History
The science of measurement from stereoscopic imagery (photogrammetry) has existed for almost as long as photography itself, described by German Architect Albrecht Meydenbauer as early as 1867. Photogrammetry and remote sensing have evolved along with technological innovation in sensors, lenses, spectral sensitivity, and computer vision, enabling use across many disciplines such as traditional mapping, civil engineering, through medical imaging, and real-time automation.
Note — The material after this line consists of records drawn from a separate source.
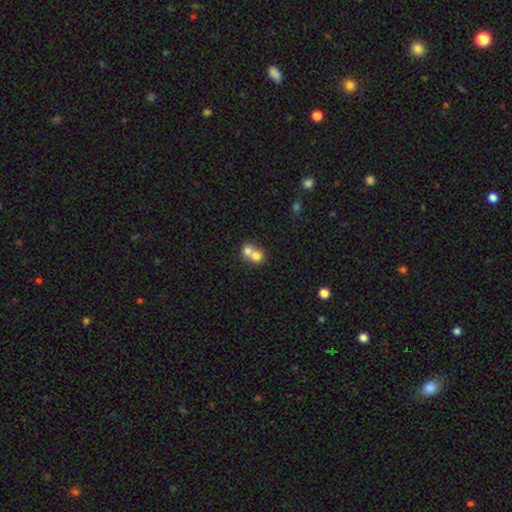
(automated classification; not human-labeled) Overall: smooth (73%). How rounded: round (76%). Merging: merger (69%).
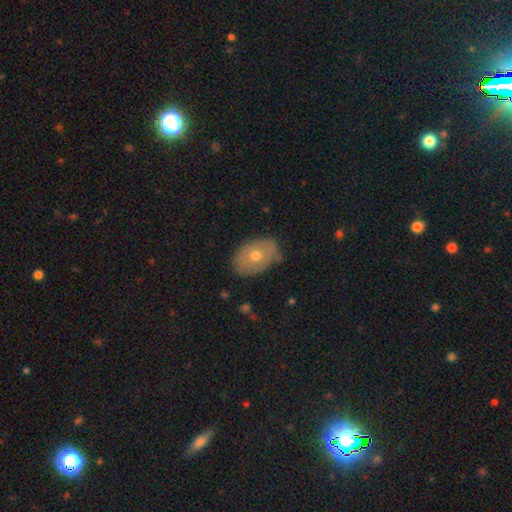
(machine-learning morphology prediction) Smooth or featured?
  - smooth: 57% *
  - featured or disk: 35%
  - star or artifact: 8%
How rounded?
  - in between: 83% *
  - round: 16%
  - cigar-shaped: 1%
Merging?
  - none: 76% *
  - minor disturbance: 19%
  - major disturbance: 4%
  - merger: 1%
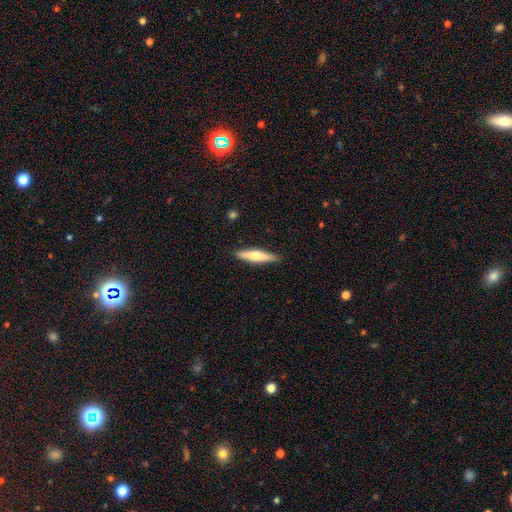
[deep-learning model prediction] smooth_or_featured: smooth (p=0.62) [alt: featured or disk p=0.33]
how_rounded: cigar-shaped (p=0.84) [alt: in between p=0.15]
merging: none (p=0.89) [alt: minor disturbance p=0.08]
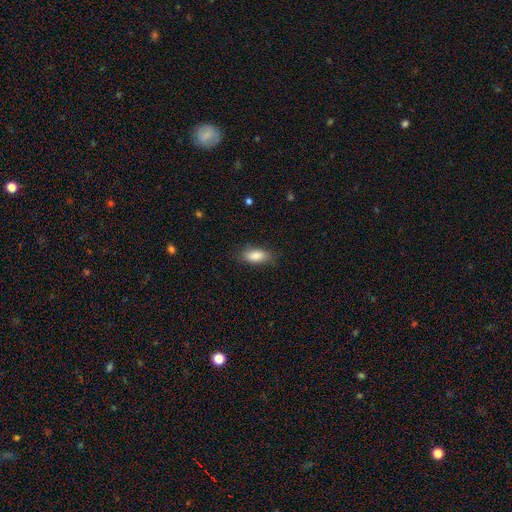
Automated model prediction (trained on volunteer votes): smooth_or_featured: smooth (p=0.86) [alt: featured or disk p=0.07]
how_rounded: in between (p=0.83) [alt: cigar-shaped p=0.15]
merging: none (p=0.80) [alt: minor disturbance p=0.15]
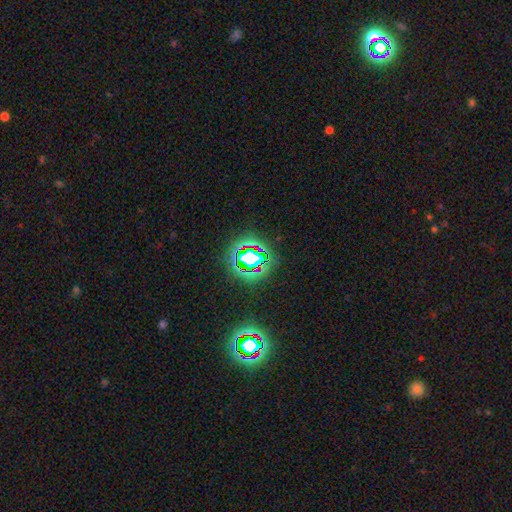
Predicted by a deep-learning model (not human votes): This is likely a star or artifact rather than a galaxy (75%).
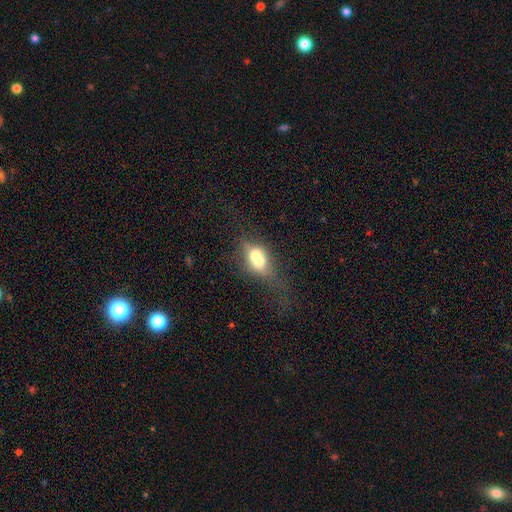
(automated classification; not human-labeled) Smooth or featured? smooth (57%)
How rounded? in between (59%)
Merging? merger (63%)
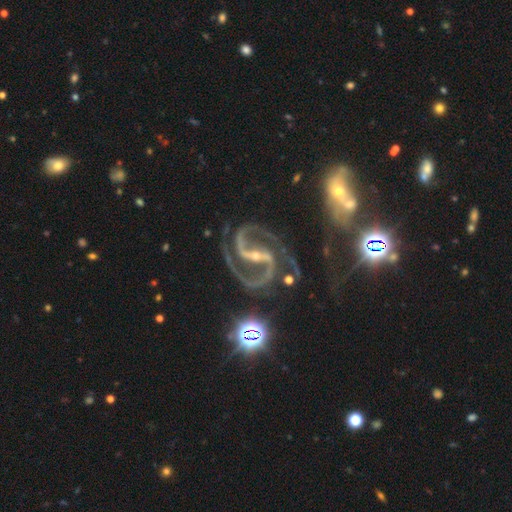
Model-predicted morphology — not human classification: smooth-or-featured: featured or disk: 93% | star or artifact: 5% | smooth: 2%
  disk-edge-on: no: 98% | yes: 2%
    bar: strong: 71% | weak: 20% | no: 9%
    has-spiral-arms: yes: 99% | no: 1%
      spiral-winding: medium: 66% | tight: 18% | loose: 16%
      spiral-arm-count: 2: 92% | 3: 2% | can't tell: 1% | 1: 1% | 4: 1% | more than 4: 1%
    bulge-size: small: 78% | moderate: 18% | none: 2% | large: 1% | dominant: 1%
  merging: none: 64% | minor disturbance: 18% | major disturbance: 12% | merger: 6%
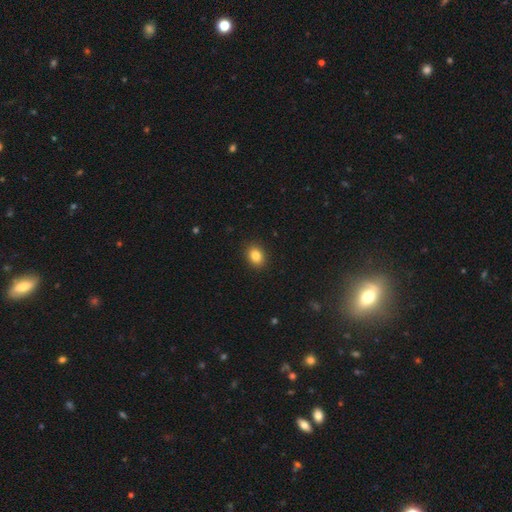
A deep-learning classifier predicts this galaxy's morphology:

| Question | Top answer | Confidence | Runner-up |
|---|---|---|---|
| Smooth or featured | smooth | 84% | star or artifact (10%) |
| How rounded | in between | 56% | round (43%) |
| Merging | none | 91% | minor disturbance (7%) |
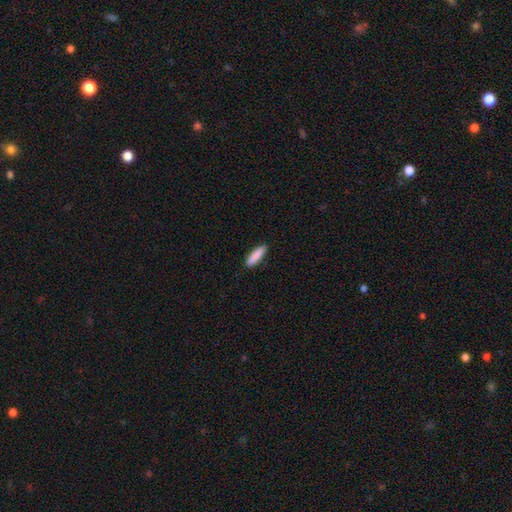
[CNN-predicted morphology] A smooth galaxy with no disk features (88%) that is cigar-shaped (68%). Merging: none (89%).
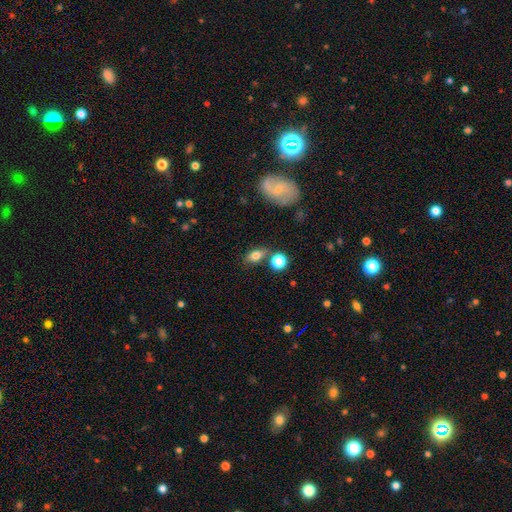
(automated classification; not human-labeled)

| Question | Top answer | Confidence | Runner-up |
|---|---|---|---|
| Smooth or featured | smooth | 72% | featured or disk (17%) |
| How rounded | in between | 74% | round (19%) |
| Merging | none | 62% | minor disturbance (16%) |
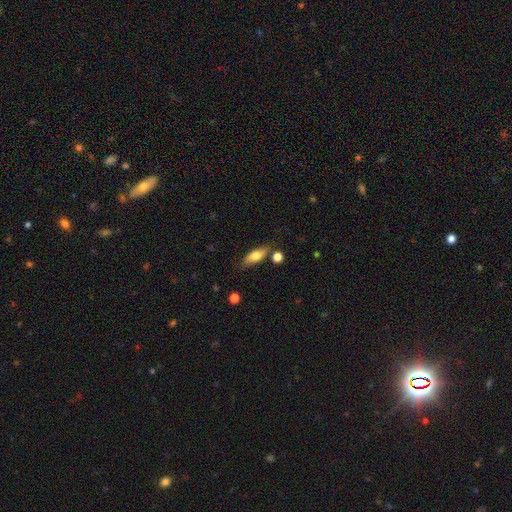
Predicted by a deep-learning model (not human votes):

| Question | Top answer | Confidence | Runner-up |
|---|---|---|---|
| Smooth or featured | smooth | 71% | featured or disk (22%) |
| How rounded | in between | 70% | cigar-shaped (26%) |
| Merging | none | 75% | minor disturbance (16%) |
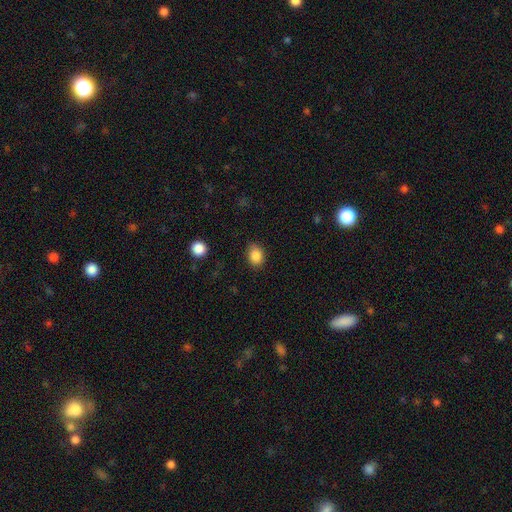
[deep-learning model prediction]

In aerial photography for traditional mapping applications, photogrammetry adapted to cartographic standards, favoring coordinate systems designed for 2D representations of the Earth’s curved surface. Local Space Rectangular (LSR) coordinate systems became standard for transforming GPS-based global coordinates (e.g., WGS84) into a local Cartesian frame suitable for generating 2D map products like orthophotos and digital elevation models. These systems project a curved portion of the Earth onto a flat surface, assuming a local, planar approximation.
Limitations of Local Space Rectangular Systems
While LSR systems worked well for small nadir-only projects aligned with 2D ground control grids, they become increasingly problematic when applied over larger geographic areas with more oblique imagery.
Misalignment Between Photogrammetric and Geodetic Networks
The primary challenge lies in the flat-Earth assumption inherent in LSR systems. This assumption becomes increasingly inaccurate with distance from the projection origin, especially in wide-area surveys and projects using oblique imagery. As coverage expands, distortion increases both horizontally and vertically, degrading positional accuracy.
These inaccuracies stem from misalignments between the geodetic and photogrammetric networks, where the quality of the photogrammetric network—formed through image correlation—is intrinsically more accurate than the geodetic control system to which it is tied.
To address this issue, bundle adjustment was introduced as a method for improving spatial accuracy. Bundle adjustment is a mathematical optimization technique used in photogrammetry to simultaneously refine the 3D coordinates of object points and the parameters of the camera (position and orientation), by minimizing the reprojection error between observed and predicted image points across multiple overlapping photographs.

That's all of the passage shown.